Idea Generation: Buy the Consolidating Industry
There are a lot of ways to find great investments, but one that most people miss is looking at industries that are in the middle of getting smaller and more concentrated. This is called consolidation
There are a lot of ways to find great investments, but one that most people miss is looking at industries that are in the middle of getting smaller and more concentrated. This is called consolidation.
Consolidation usually happens after an industry has been doing really badly for a long time. When businesses are struggling, their prices drop. That gives the stronger, better-funded companies a chance to buy up their weaker competitors for way less than it would cost to build those same businesses from scratch. And when you buy out a competitor, you're not just growing, you're also cutting out a ton of wasted spending, like having two accounting departments or two marketing teams when you only need one.
The other thing worth paying attention to is the companies that are doing the buying. If a business survived a really rough stretch in a tough, competitive industry, that tells you something. It means the people running it actually know what they're doing. The companies left standing after a shakeout tend to be leaner, smarter, and better run than before, which makes the whole industry healthier and more profitable, even when times are hard.

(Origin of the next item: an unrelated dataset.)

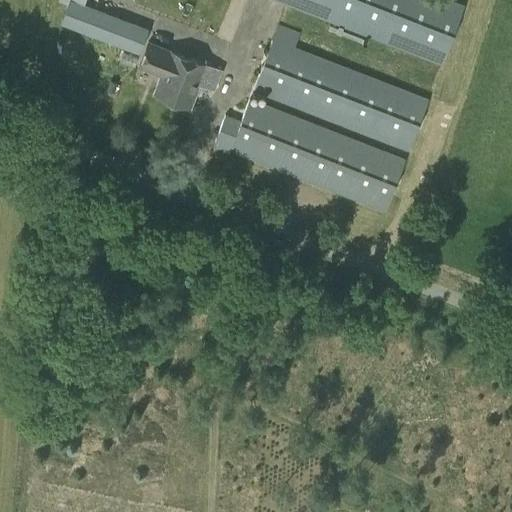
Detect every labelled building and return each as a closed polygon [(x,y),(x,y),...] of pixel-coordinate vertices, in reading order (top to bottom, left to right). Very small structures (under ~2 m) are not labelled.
[(138,53),(148,28),(83,2),(76,0),(68,0),(67,3),(60,23),(138,53)] [(275,0),(441,64),(464,4),(452,0),(275,0)] [(408,150),(429,98),(295,46),(300,32),(278,24),(253,90),(408,150)] [(222,69),(149,40),(140,65),(162,74),(155,91),(192,105),(200,83),(215,88),(222,69)] [(403,160),(249,100),(241,122),(224,115),(214,142),(217,143),(216,147),(222,149),(224,145),(384,207),(403,160)]
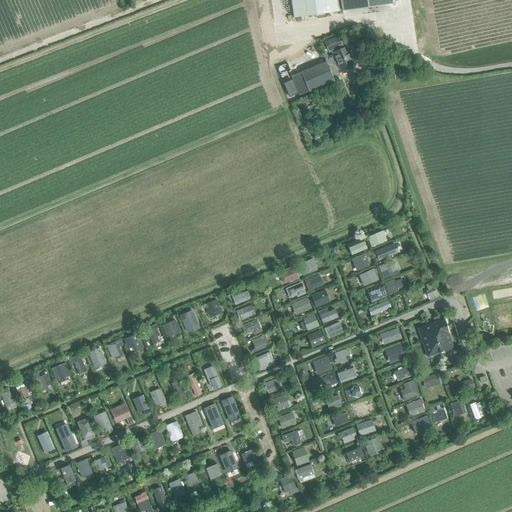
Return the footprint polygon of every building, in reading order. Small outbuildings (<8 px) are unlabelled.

This isn't just something that happens in old-school, boom-and-bust industries. It can happen anywhere. Take software, for example. Right now, the software industry is pretty spread out because so much money has poured into it. But imagine if software went through a rough 5–7 years where earnings were down and valuations kept dropping. The bigger, well-funded software companies would be able to go out and buy smaller ones at a huge discount, picking up their products and customers for a fraction of what those businesses would normally be worth, and then cut out all the overlapping costs. That's a really powerful position to be in.